Record excerpts:
::::::::

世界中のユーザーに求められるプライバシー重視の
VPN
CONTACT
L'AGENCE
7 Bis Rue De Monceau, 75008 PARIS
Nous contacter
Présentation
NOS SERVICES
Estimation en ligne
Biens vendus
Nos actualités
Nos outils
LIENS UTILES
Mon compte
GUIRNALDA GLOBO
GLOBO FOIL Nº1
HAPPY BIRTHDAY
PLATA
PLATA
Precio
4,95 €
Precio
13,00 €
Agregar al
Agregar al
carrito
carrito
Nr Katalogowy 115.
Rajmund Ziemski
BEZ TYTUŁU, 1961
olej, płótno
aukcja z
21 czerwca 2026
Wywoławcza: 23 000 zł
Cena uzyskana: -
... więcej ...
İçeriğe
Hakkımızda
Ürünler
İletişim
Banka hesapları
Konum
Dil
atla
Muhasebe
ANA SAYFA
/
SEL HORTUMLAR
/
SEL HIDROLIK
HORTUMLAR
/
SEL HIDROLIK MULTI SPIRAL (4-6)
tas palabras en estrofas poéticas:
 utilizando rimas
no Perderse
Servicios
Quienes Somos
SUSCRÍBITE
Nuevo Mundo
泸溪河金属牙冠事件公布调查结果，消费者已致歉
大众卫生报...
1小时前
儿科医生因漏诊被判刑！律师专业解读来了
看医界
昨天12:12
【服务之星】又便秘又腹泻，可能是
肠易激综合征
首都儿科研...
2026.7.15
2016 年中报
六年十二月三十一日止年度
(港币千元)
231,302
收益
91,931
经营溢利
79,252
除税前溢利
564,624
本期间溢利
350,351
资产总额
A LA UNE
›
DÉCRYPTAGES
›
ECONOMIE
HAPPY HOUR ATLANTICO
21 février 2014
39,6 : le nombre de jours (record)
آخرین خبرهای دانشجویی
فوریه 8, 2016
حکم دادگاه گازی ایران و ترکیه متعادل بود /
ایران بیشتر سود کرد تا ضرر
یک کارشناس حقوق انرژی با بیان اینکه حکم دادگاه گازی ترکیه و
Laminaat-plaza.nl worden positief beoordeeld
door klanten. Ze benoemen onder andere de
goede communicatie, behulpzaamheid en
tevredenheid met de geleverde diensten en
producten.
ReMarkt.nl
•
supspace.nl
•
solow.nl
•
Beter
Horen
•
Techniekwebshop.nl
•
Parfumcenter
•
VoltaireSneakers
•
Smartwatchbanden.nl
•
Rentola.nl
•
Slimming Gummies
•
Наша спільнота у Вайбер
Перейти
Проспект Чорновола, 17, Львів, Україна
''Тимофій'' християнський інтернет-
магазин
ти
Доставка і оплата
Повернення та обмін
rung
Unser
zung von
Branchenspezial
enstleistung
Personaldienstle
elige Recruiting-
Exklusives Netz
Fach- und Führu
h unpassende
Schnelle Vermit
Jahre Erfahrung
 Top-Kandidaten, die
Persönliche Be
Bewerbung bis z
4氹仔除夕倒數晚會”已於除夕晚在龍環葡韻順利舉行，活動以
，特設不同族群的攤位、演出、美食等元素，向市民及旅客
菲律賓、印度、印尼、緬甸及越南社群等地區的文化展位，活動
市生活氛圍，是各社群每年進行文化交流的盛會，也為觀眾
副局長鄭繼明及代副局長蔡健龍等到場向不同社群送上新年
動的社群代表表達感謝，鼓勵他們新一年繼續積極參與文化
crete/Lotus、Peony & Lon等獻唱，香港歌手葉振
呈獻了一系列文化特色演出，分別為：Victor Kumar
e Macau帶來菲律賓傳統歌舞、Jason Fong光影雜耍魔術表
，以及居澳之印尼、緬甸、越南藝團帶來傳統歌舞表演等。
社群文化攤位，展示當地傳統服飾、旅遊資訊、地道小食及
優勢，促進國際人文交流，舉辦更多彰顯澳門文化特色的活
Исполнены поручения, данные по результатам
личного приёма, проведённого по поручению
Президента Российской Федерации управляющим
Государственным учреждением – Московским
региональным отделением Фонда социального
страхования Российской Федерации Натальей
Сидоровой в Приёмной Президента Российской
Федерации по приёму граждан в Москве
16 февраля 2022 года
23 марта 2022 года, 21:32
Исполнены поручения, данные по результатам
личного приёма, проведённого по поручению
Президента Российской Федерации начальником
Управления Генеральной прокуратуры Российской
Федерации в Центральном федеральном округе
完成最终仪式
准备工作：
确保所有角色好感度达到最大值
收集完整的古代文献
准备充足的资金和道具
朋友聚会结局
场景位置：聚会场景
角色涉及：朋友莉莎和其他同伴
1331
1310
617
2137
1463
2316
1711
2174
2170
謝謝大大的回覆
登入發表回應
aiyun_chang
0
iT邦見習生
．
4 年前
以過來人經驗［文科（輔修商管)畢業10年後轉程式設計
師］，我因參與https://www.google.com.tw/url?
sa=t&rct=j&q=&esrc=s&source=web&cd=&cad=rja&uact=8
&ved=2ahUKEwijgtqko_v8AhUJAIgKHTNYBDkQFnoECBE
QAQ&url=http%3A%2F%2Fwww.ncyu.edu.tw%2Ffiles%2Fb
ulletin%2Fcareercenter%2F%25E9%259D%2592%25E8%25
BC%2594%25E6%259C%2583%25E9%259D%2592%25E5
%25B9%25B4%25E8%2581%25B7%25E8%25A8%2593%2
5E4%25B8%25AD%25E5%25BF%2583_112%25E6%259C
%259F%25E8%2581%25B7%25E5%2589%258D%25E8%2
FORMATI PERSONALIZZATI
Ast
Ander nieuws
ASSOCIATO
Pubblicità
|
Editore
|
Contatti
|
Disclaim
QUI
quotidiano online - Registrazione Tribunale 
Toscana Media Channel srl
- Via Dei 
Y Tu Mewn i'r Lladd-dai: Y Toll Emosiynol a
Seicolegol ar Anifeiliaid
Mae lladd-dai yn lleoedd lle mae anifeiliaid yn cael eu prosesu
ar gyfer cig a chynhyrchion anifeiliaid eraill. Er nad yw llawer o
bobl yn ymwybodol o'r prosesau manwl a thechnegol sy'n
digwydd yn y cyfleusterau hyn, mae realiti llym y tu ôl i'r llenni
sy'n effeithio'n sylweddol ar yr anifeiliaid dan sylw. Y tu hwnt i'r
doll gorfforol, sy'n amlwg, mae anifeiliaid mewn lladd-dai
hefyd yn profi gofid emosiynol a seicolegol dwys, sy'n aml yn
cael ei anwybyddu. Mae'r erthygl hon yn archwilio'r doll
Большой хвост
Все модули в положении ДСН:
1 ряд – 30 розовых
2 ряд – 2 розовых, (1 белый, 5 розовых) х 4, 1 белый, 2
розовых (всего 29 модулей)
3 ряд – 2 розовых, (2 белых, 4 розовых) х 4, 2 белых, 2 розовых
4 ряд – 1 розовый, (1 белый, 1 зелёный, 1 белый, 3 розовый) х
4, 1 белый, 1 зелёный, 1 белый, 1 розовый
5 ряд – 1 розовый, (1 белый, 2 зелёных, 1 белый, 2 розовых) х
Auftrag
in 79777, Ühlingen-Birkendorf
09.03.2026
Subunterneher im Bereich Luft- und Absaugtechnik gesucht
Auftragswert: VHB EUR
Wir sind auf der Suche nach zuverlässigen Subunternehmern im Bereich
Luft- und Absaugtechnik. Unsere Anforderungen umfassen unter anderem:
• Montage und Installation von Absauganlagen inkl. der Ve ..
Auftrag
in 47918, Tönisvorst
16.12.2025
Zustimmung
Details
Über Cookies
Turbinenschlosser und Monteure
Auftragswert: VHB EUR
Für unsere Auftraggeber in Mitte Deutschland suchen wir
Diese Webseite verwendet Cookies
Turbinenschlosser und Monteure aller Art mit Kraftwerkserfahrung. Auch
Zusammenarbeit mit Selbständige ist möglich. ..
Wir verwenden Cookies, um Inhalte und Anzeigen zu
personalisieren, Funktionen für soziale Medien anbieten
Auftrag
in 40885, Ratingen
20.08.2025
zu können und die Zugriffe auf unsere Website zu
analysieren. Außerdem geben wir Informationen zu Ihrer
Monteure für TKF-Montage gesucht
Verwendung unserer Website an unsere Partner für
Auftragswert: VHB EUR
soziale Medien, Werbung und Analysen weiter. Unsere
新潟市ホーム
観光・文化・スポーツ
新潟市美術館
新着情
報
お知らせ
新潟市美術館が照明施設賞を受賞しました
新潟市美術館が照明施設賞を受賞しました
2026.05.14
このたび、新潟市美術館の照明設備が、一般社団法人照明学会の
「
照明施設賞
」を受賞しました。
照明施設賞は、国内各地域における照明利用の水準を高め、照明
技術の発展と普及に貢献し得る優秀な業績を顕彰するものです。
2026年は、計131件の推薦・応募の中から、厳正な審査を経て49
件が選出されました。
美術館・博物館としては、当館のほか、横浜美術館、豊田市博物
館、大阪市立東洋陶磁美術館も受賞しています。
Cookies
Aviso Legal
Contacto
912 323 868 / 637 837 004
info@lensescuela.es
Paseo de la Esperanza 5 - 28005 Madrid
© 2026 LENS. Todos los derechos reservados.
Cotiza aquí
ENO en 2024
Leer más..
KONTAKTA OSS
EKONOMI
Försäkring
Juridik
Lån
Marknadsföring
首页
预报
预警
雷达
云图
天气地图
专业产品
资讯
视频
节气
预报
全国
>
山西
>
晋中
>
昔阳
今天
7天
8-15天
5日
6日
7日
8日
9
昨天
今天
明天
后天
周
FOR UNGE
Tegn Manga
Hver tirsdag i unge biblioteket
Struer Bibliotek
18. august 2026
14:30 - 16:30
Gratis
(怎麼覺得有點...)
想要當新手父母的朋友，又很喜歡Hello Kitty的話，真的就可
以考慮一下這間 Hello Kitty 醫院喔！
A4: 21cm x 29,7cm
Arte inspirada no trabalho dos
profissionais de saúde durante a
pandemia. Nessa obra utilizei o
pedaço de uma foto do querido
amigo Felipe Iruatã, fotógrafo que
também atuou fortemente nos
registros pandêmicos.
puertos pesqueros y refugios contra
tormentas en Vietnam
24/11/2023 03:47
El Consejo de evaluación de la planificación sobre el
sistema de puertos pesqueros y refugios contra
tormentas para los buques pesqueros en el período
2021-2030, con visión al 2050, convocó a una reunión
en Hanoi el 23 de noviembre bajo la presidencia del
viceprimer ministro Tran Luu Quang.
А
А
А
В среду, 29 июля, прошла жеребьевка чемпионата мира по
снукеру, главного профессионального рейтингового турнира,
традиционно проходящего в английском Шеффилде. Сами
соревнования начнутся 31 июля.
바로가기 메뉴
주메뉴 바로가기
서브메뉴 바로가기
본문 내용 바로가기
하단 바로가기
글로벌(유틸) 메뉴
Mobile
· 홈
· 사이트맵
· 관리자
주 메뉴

::::::::

Directive: Rewrite the entries from the start through the line containing "SEL HIDROLIK MULTI SPIRAL (4-6)", replacing "Precio" with "Importe" and leaving everything else unchanged.

Result for this task:
世界中のユーザーに求められるプライバシー重視の
VPN
CONTACT
L'AGENCE
7 Bis Rue De Monceau, 75008 PARIS
Nous contacter
Présentation
NOS SERVICES
Estimation en ligne
Biens vendus
Nos actualités
Nos outils
LIENS UTILES
Mon compte
GUIRNALDA GLOBO
GLOBO FOIL Nº1
HAPPY BIRTHDAY
PLATA
PLATA
Importe
4,95 €
Importe
13,00 €
Agregar al
Agregar al
carrito
carrito
Nr Katalogowy 115.
Rajmund Ziemski
BEZ TYTUŁU, 1961
olej, płótno
aukcja z
21 czerwca 2026
Wywoławcza: 23 000 zł
Cena uzyskana: -
... więcej ...
İçeriğe
Hakkımızda
Ürünler
İletişim
Banka hesapları
Konum
Dil
atla
Muhasebe
ANA SAYFA
/
SEL HORTUMLAR
/
SEL HIDROLIK
HORTUMLAR
/
SEL HIDROLIK MULTI SPIRAL (4-6)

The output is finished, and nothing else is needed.